:: DO THIS ::
Can you reproduce each of the rows below verbatim, omitting the pictures?

:: INFORMATION SUPPLIED ::

[BEGIN]

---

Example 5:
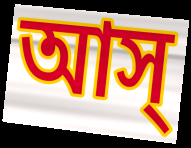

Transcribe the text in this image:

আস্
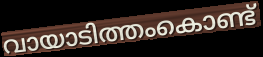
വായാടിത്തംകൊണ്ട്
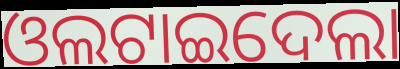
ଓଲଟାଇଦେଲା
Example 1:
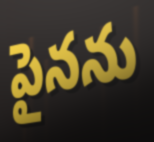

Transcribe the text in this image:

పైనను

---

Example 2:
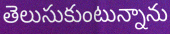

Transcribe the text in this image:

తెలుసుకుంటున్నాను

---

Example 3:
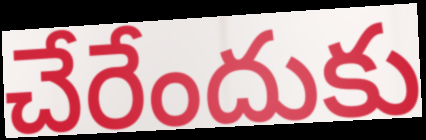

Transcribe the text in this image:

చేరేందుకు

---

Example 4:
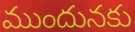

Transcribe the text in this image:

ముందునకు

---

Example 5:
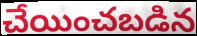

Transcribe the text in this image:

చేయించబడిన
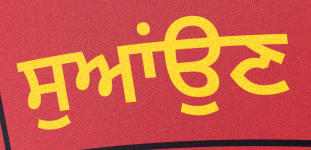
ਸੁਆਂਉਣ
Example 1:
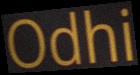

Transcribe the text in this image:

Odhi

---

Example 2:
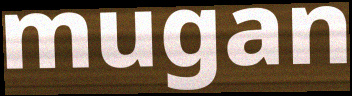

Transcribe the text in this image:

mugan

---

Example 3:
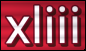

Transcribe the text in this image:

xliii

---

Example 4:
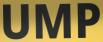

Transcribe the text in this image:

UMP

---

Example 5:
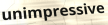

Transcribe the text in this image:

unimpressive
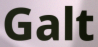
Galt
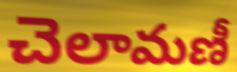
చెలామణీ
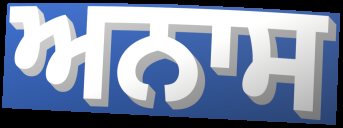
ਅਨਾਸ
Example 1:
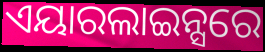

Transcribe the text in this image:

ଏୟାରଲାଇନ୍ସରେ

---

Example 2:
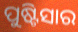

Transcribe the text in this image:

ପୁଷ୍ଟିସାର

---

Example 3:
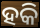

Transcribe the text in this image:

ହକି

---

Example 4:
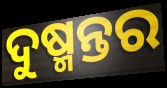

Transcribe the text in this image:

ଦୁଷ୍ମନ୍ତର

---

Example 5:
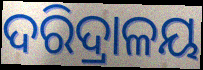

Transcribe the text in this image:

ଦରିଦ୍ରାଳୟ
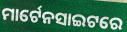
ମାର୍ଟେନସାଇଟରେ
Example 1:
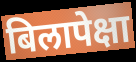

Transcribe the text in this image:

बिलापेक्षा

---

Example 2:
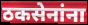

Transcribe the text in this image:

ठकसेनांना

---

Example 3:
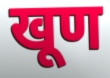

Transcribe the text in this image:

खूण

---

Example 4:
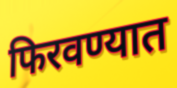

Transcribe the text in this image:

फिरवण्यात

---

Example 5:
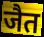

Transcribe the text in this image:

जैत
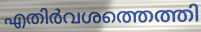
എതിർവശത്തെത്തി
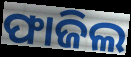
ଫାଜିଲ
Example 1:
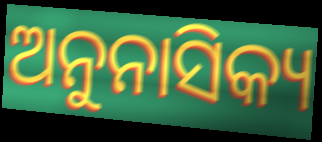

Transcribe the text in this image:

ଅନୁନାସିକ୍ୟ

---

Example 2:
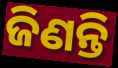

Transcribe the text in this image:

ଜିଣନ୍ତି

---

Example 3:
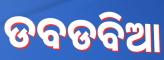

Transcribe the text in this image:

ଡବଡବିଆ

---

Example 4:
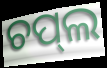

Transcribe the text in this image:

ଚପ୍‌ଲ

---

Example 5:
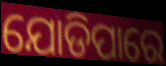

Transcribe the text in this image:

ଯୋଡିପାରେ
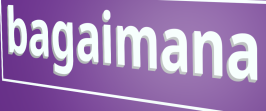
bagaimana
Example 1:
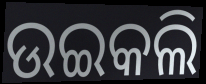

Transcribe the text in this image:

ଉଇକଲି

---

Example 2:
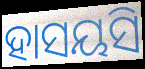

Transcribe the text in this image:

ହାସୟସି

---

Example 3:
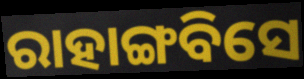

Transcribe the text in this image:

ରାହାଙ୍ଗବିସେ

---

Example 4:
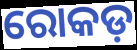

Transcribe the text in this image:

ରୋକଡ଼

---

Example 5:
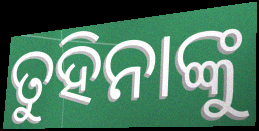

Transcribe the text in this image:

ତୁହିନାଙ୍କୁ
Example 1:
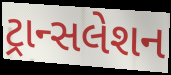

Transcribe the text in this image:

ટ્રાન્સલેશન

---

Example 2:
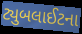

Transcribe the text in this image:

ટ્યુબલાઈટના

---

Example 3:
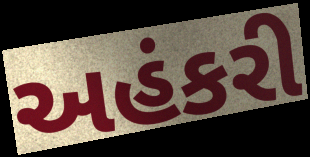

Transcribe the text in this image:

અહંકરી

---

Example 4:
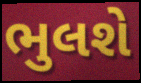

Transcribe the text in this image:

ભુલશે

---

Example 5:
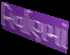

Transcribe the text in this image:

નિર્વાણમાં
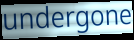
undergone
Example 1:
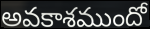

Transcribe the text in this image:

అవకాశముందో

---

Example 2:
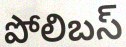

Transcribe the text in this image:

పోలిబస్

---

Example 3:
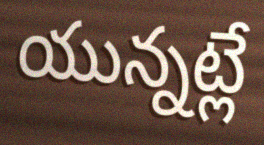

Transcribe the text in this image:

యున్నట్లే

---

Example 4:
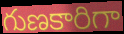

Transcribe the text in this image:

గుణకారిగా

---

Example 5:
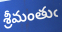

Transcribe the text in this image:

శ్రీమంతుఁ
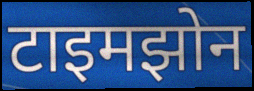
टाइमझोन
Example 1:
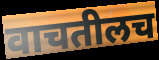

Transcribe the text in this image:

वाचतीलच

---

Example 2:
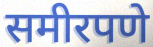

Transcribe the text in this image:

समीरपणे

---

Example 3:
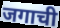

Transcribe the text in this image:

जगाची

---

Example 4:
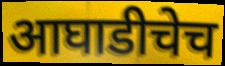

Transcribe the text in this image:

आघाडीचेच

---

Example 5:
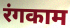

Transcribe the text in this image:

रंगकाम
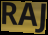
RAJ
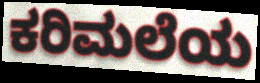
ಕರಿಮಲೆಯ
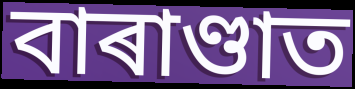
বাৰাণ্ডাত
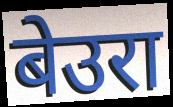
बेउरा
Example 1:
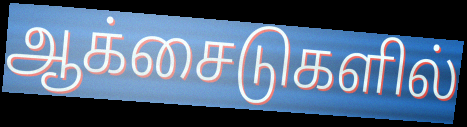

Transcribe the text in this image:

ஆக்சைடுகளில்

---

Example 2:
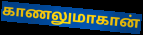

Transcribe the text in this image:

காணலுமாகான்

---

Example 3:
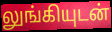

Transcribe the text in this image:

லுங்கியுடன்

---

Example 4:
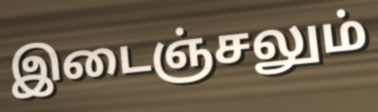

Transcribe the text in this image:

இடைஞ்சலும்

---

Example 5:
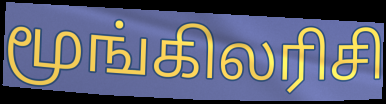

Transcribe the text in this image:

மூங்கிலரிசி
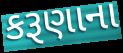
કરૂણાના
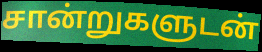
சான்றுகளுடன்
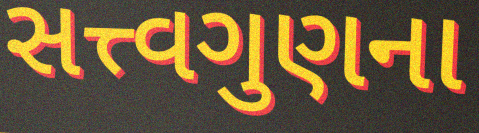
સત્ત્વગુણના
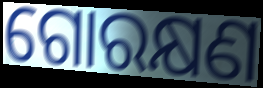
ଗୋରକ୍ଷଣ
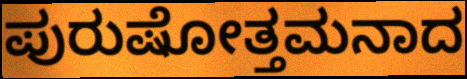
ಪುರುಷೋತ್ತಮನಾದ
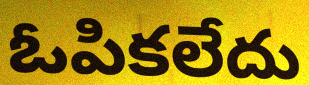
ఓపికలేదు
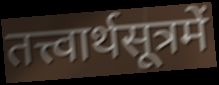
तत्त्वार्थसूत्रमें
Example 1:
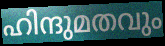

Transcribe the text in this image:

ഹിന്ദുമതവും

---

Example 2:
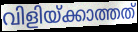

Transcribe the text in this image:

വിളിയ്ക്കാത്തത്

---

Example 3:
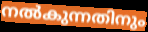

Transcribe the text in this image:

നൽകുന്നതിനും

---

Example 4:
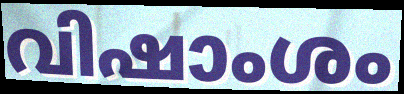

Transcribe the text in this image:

[END]

:: EXERCISE ANSWER ::
---

Example 5:

Transcribe the text in this image:

আস্
വായാടിത്തംകൊണ്ട്
ଓଲଟାଇଦେଲା
Example 1:

Transcribe the text in this image:

పైనను

---

Example 2:

Transcribe the text in this image:

తెలుసుకుంటున్నాను

---

Example 3:

Transcribe the text in this image:

చేరేందుకు

---

Example 4:

Transcribe the text in this image:

ముందునకు

---

Example 5:

Transcribe the text in this image:

చేయించబడిన
ਸੁਆਂਉਣ
Example 1:

Transcribe the text in this image:

Odhi

---

Example 2:

Transcribe the text in this image:

mugan

---

Example 3:

Transcribe the text in this image:

xliii

---

Example 4:

Transcribe the text in this image:

UMP

---

Example 5:

Transcribe the text in this image:

unimpressive
Galt
చెలామణీ
ਅਨਾਸ
Example 1:

Transcribe the text in this image:

ଏୟାରଲାଇନ୍ସରେ

---

Example 2:

Transcribe the text in this image:

ପୁଷ୍ଟିସାର

---

Example 3:

Transcribe the text in this image:

ହକି

---

Example 4:

Transcribe the text in this image:

ଦୁଷ୍ମନ୍ତର

---

Example 5:

Transcribe the text in this image:

ଦରିଦ୍ରାଳୟ
ମାର୍ଟେନସାଇଟରେ
Example 1:

Transcribe the text in this image:

बिलापेक्षा

---

Example 2:

Transcribe the text in this image:

ठकसेनांना

---

Example 3:

Transcribe the text in this image:

खूण

---

Example 4:

Transcribe the text in this image:

फिरवण्यात

---

Example 5:

Transcribe the text in this image:

जैत
എതിർവശത്തെത്തി
ଫାଜିଲ
Example 1:

Transcribe the text in this image:

ଅନୁନାସିକ୍ୟ

---

Example 2:

Transcribe the text in this image:

ଜିଣନ୍ତି

---

Example 3:

Transcribe the text in this image:

ଡବଡବିଆ

---

Example 4:

Transcribe the text in this image:

ଚପ୍‌ଲ

---

Example 5:

Transcribe the text in this image:

ଯୋଡିପାରେ
bagaimana
Example 1:

Transcribe the text in this image:

ଉଇକଲି

---

Example 2:

Transcribe the text in this image:

ହାସୟସି

---

Example 3:

Transcribe the text in this image:

ରାହାଙ୍ଗବିସେ

---

Example 4:

Transcribe the text in this image:

ରୋକଡ଼

---

Example 5:

Transcribe the text in this image:

ତୁହିନାଙ୍କୁ
Example 1:

Transcribe the text in this image:

ટ્રાન્સલેશન

---

Example 2:

Transcribe the text in this image:

ટ્યુબલાઈટના

---

Example 3:

Transcribe the text in this image:

અહંકરી

---

Example 4:

Transcribe the text in this image:

ભુલશે

---

Example 5:

Transcribe the text in this image:

નિર્વાણમાં
undergone
Example 1:

Transcribe the text in this image:

అవకాశముందో

---

Example 2:

Transcribe the text in this image:

పోలిబస్

---

Example 3:

Transcribe the text in this image:

యున్నట్లే

---

Example 4:

Transcribe the text in this image:

గుణకారిగా

---

Example 5:

Transcribe the text in this image:

శ్రీమంతుఁ
टाइमझोन
Example 1:

Transcribe the text in this image:

वाचतीलच

---

Example 2:

Transcribe the text in this image:

समीरपणे

---

Example 3:

Transcribe the text in this image:

जगाची

---

Example 4:

Transcribe the text in this image:

आघाडीचेच

---

Example 5:

Transcribe the text in this image:

रंगकाम
RAJ
ಕರಿಮಲೆಯ
বাৰাণ্ডাত
बेउरा
Example 1:

Transcribe the text in this image:

ஆக்சைடுகளில்

---

Example 2:

Transcribe the text in this image:

காணலுமாகான்

---

Example 3:

Transcribe the text in this image:

லுங்கியுடன்

---

Example 4:

Transcribe the text in this image:

இடைஞ்சலும்

---

Example 5:

Transcribe the text in this image:

மூங்கிலரிசி
કરૂણાના
சான்றுகளுடன்
સત્ત્વગુણના
ଗୋରକ୍ଷଣ
ಪುರುಷೋತ್ತಮನಾದ
ఓపికలేదు
तत्त्वार्थसूत्रमें
Example 1:

Transcribe the text in this image:

ഹിന്ദുമതവും

---

Example 2:

Transcribe the text in this image:

വിളിയ്ക്കാത്തത്

---

Example 3:

Transcribe the text in this image:

നൽകുന്നതിനും

---

Example 4:

Transcribe the text in this image:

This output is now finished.